* **Exercise requirements**:
(a) In the article on employee bonuses, what severance payment did the contract in Chew Nam Fong Ronny v Continental Chemical Corp Pte Ltd provide for?
(b) Translate this sentence from the article on employee bonuses into Spanish: "Sometimes, no conditions may be attached to the guaranteed bonus as is often the case with annual wage supplements."
(c) Write out the passage of the article on employee bonuses from "employment. The contract" to "employment was terminated.", swapping "employer" for "company".

The issue of bonuses paid to some, such as bankers and chief executive officers, has attracted much attention in recent times. The aim of this paper is to examine the details relating to bonuses, both guaranteed and discretionary. Some drafting perspectives with respect to bonuses are also considered with the view of the employer in mind. However, while the main focus of the paper is on bonuses, many issues which are discussed may be equally applicable to other payments such as commissions and severance benefits.

I. Guaranteed bonus

1 It is not uncommon for a contract1 to provide for a guaranteed bonus2 as this helps to attract employees to the job and to retain them. Sometimes, no conditions may be attached to the guaranteed bonus as is often the case with annual wage supplements. However, conditions may sometimes be attached. Such conditions may either be positive in nature, such as stating that a certain sales target must be attained, or negative in nature, such as stating that there must not be any gross misconduct or negligence. Many issues arise in relation to guaranteed bonuses and these are discussed below.

A. Burden of proof

2 Assuming the guaranteed bonus has conditions attached to it, the first question that arises is who has the burden of proving that the stated conditions have or have not been satisfied? In Chew Nam Fong Ronny v Continental Chemical Corp Pte Ltd,3 the plaintiff whose contract was terminated by salary in lieu of notice sued his employer for severance payments allegedly owed to him under his contract of

employment. The contract provided: “Should your employment be terminated by the Company for reasons other than poor performance, gross negligence, gross misconduct or criminal conviction in a Court of Law, you shall be paid severance payment of two times annual salary.” Lai Siu Chiu J held:4

Where, as in this case, there is a provision in the employment contract stipulating severance payment when employment is terminated except for certain reasons, it is in all likelihood the parties' intention that the employer must prove that the termination of employment was for one of those reasons. This is generally due to the fact that in most cases, it is the employer who has the particular knowledge of why the employment was terminated.

This is indeed correct, but on the facts, the plaintiff had also sued for the annual bonus. In this connection, the contract stated that the employee “will participate” in the bonus, but that the amount would depend on the employee's performance. The bonus clause also went on to set out the formula for the bonus. The bulk of the judgment related to severance payments, but after the employer established that there was indeed poor performance, the court concluded:5

It is the prerogative of the plaintiff's employers to set certain performance targets. In the absence of a convincing justification, the failure to achieve those targets constitutes poor performance. For these reasons, the second defendant has succeeded in proving that the plaintiff's employment was terminated for poor performance. It follows that the plaintiff was entitled to neither severance payment nor performance bonuses under the contract of employment.

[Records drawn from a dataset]
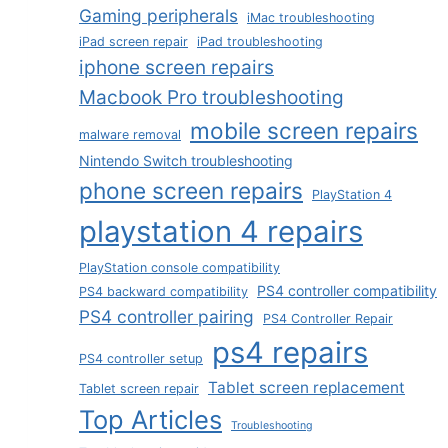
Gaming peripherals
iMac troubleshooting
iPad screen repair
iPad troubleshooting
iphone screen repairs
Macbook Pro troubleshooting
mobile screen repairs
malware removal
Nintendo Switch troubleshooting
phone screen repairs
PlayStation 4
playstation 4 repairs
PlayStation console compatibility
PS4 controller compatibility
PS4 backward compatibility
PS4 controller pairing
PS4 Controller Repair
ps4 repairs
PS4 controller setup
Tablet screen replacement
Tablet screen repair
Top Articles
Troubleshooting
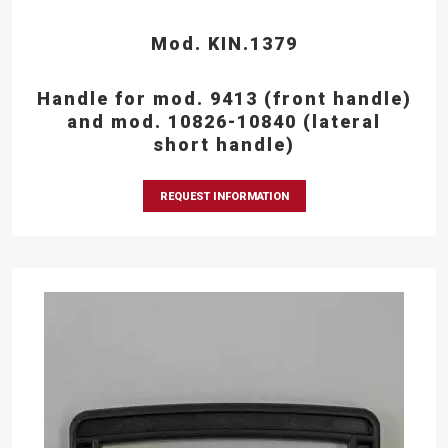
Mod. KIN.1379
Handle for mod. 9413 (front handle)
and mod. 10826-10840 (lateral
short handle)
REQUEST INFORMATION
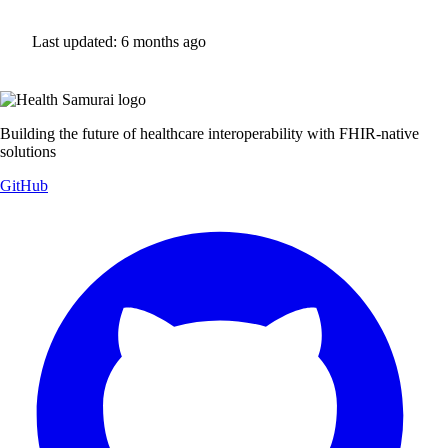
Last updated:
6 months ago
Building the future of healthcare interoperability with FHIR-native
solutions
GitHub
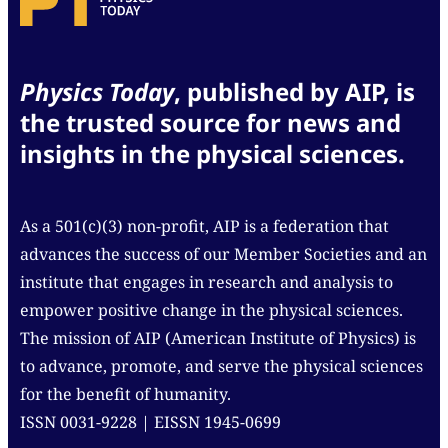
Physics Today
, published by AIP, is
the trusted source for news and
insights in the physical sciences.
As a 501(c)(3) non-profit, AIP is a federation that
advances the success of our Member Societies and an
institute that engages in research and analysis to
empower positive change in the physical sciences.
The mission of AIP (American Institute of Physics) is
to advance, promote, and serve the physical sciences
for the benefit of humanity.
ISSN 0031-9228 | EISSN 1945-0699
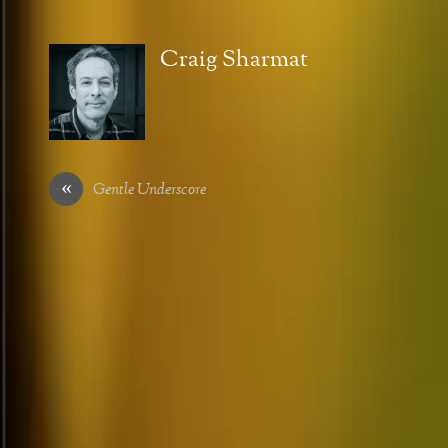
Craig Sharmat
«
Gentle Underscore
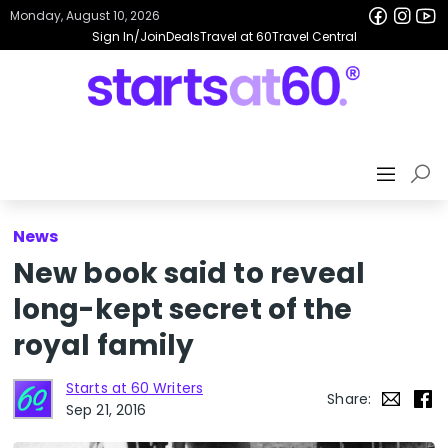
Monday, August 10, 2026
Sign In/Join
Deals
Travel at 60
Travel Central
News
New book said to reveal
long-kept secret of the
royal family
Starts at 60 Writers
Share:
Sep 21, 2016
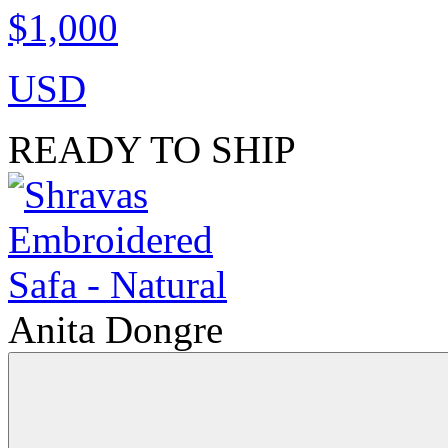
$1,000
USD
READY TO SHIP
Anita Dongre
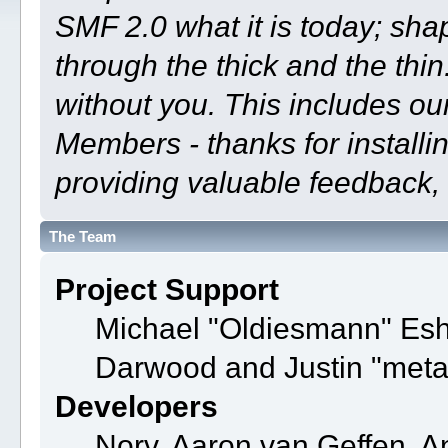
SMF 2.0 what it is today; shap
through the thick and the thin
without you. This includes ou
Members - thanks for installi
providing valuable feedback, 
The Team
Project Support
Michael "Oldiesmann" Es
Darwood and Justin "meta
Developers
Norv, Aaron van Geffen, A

* **Answers for each item**:
(a) Two times annual salary.

(b) A veces, puede que no se impongan condiciones a la bonificación garantizada, como suele ocurrir con los suplementos salariales anuales.

(c)
employment. The contract provided: “Should your employment be terminated by the Company for reasons other than poor performance, gross negligence, gross misconduct or criminal conviction in a Court of Law, you shall be paid severance payment of two times annual salary.” Lai Siu Chiu J held:4

Where, as in this case, there is a provision in the employment contract stipulating severance payment when employment is terminated except for certain reasons, it is in all likelihood the parties' intention that the company must prove that the termination of employment was for one of those reasons. This is generally due to the fact that in most cases, it is the company who has the particular knowledge of why the employment was terminated.